C'est la femme qui a créé Dieu et non l'inverse. Et d'ailleurs, elle n'en n'a pas créé qu'un seul mais plusieurs, mâles et femelles, à son image, les a bénis et leur a demandé d'être féconds et de remplir la Terre. Ce qui fut fait. L'injonction de la Genèse, réécrite, ouvre le film. Elle est contée par la comédienne Géraldine Chaplin, visage parcheminé éclairé par les flammes d'un feu qui crépite. Elle ouvre le livre de la vie de quatre femmes d'El Bolson, au pied de la chaîne des Andes.
Terre australe, cimes enneigées, torrents glacés, arbres couverts de lichens chevelus. Nous sommes sur le territoire où se sont installés les Indiens Mapuches, dans une vallée où, à partir des années 1960, fuyant Buenos Aires, des communautés hippies ont installé leurs tipis. La population d'El Bolson est à l'image du pays, cosmopolite, fruit d'immigrations croisées et de peuplement autochtone.
Dans la Genèse, le premier chapitre du film, les quatre femmes racontent leur naissance - pour les deux autochtones - ou leur arrivée dans la vallée, leur re-naissance, pour les Porteñas. Il y a Maicoño aux longues tresses serrées, d'origine Mapuche. L'histoire de ce peuple est celle - encore aujourd'hui - d'une spoliation (de son territoire) et d'une négation (de sa langue et de sa culture). Maicoño raconte comment jeune fille, pour avoir les cils recourbés des Occidentales, elle les travaillait avec une cuillère. Il y a aussi Maria la guérisseuse qui se déplace à cheval, casse du bois et élève des moutons. Ses longues mains aux doigts fins ont le pouvoir de soigner, et enfant, elle faisait bouillonner l'eau des mares. Il y a aussi Samiha, arrivée de Buenos Aires avec ses 7 enfants, sans un sou, fuyant la misère et la maladie. Avec juste l'espoir d'une vie meilleure. Il y a enfin Humana à qui un mage armé d'une boussole galactique, rencontré à Buenos Aires, a conseillé de venir rejoindre ce lieu où il était possible de vivre en harmonie avec la nature.

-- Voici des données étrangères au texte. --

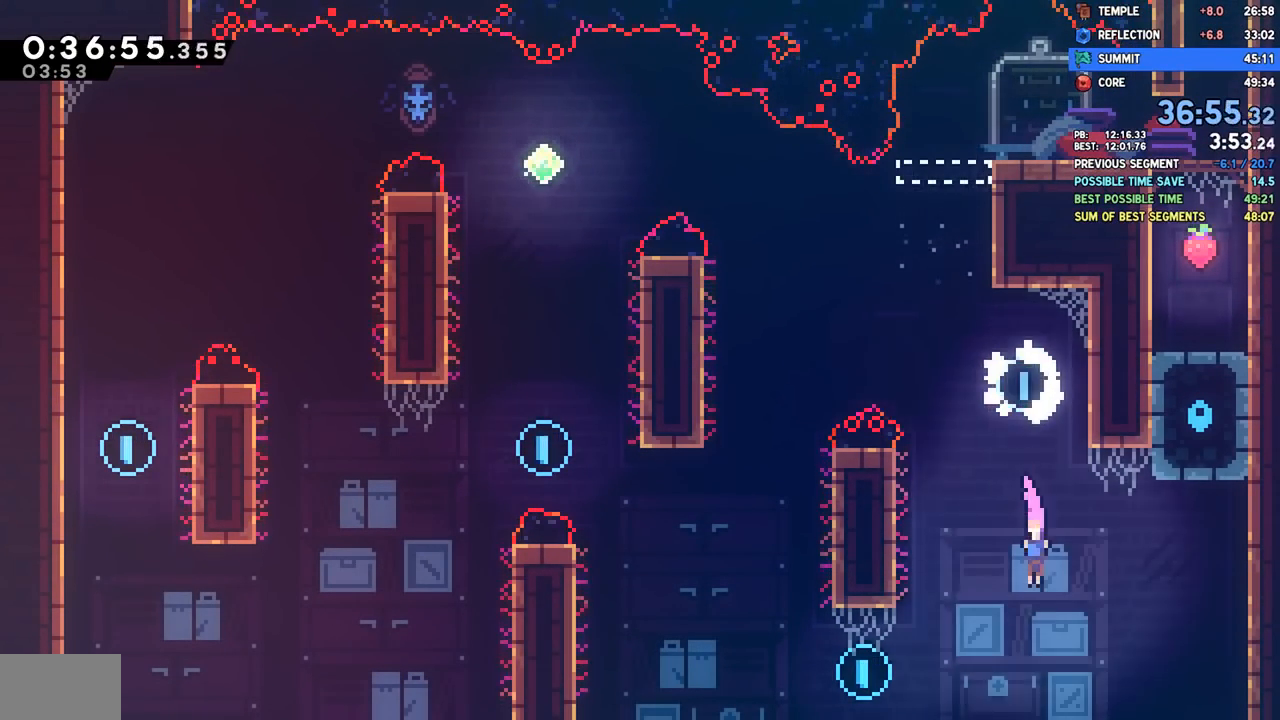
{"buttons": ["SQUARE", "DPAD_UP"], "left_stick": "center", "right_stick": "center", "events": [[117, "SQUARE", "down"], [250, "SQUARE", "up"], [433, "DPAD_LEFT", "up"], [433, "DPAD_UP", "down"], [467, "SQUARE", "down"]]}
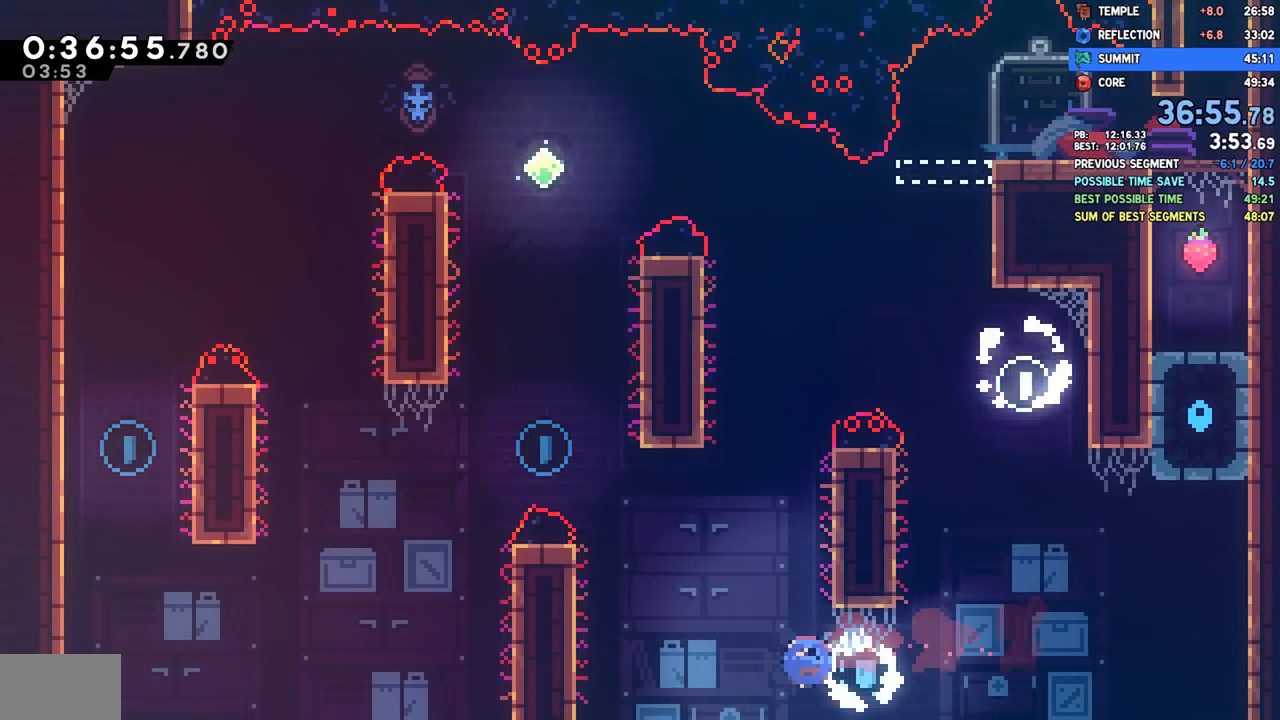
{"buttons": ["CROSS", "R1", "R2", "DPAD_LEFT"], "left_stick": "center", "right_stick": "center", "events": [[117, "DPAD_UP", "up"], [117, "SQUARE", "up"], [217, "CROSS", "down"], [383, "DPAD_LEFT", "down"], [433, "CROSS", "up"], [467, "R1", "down"], [467, "R2", "down"], [500, "CROSS", "down"]]}
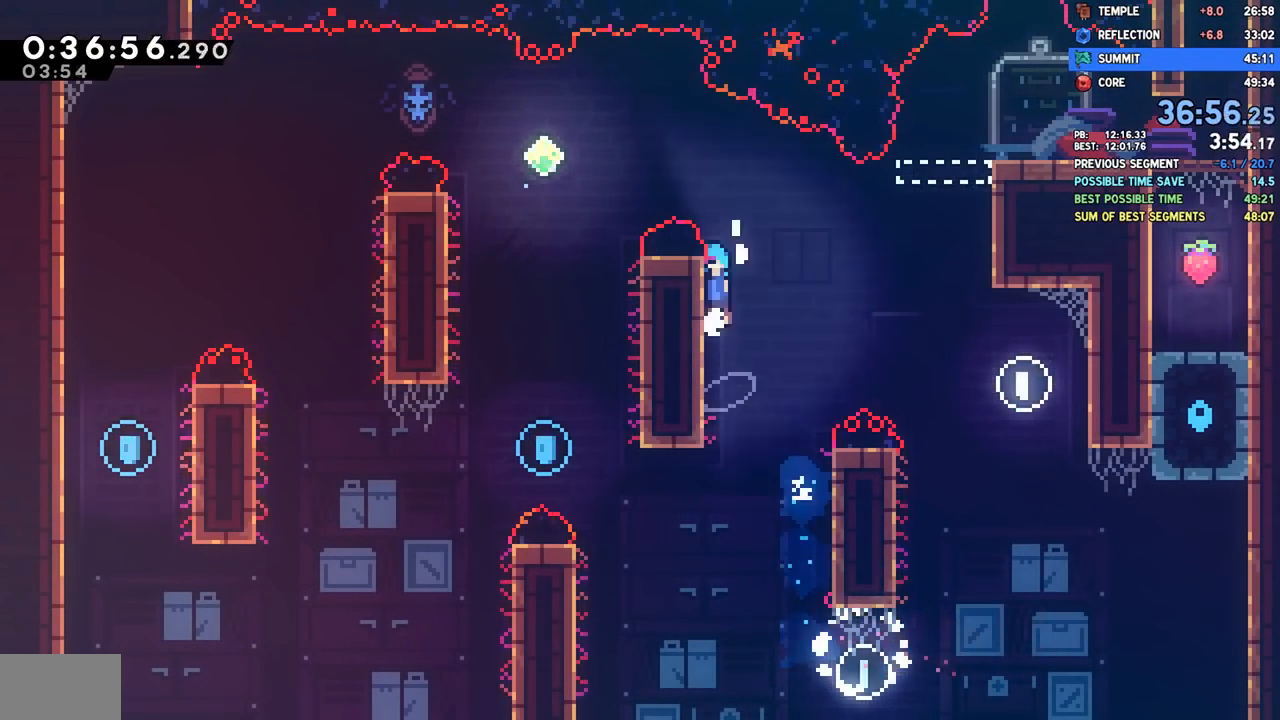
{"buttons": ["CROSS", "DPAD_DOWN", "DPAD_LEFT"], "left_stick": "center", "right_stick": "center", "events": [[117, "CROSS", "up"], [183, "CROSS", "down"], [433, "DPAD_DOWN", "down"], [500, "R1", "up"], [500, "R2", "up"]]}
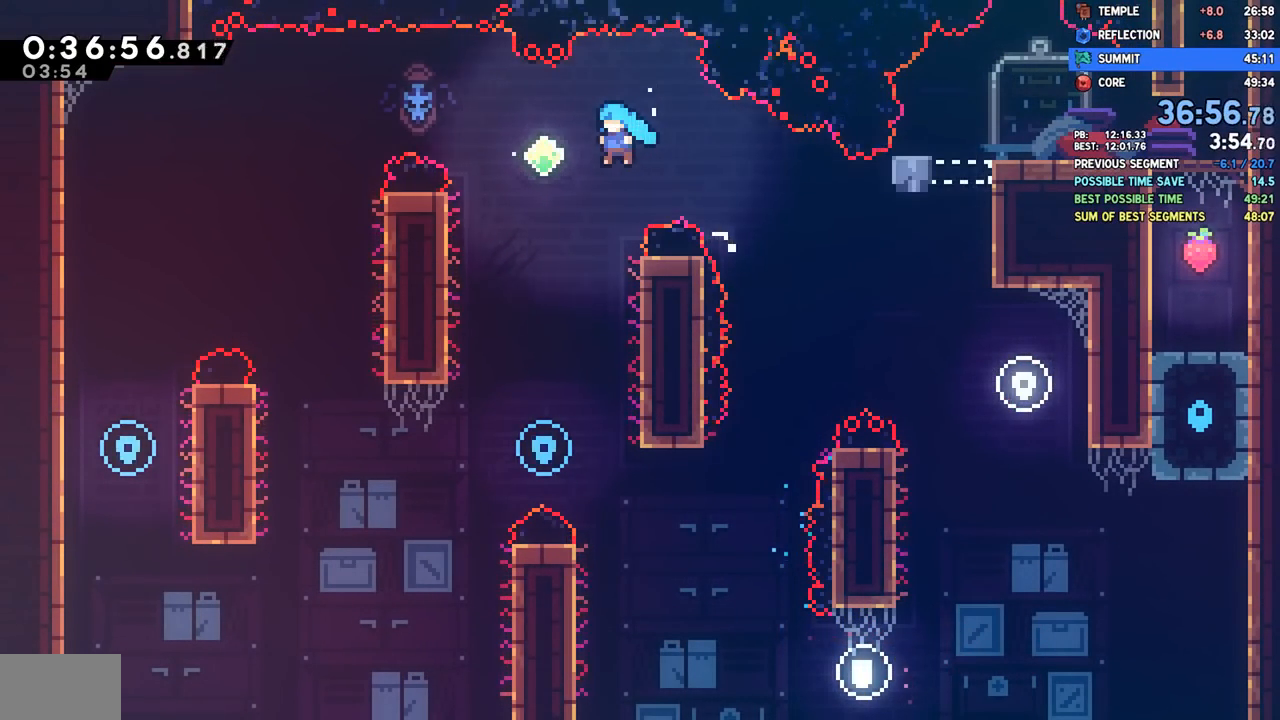
{"buttons": ["DPAD_DOWN"], "left_stick": "center", "right_stick": "center", "events": [[33, "CROSS", "up"], [200, "DPAD_LEFT", "up"]]}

Une (re)naissance au pied des Andes
Elles se racontent, livrent des choses intimes à la caméra qui les suit avec beaucoup de pudeur et de tendresse dans leur confession comme dans les gestes du quotidien. Laver les langes des (nombreux) enfants au torrent, linge blanc déployé par le courant d'eau claire et nuages effilochés par le vent. Laine brute que la femme nettoie de ses impuretés et fumée de l'eau qui bout sur la cuisinière des modestes maisons de bois. La nature est belle, les femmes sont belles et les images respirent.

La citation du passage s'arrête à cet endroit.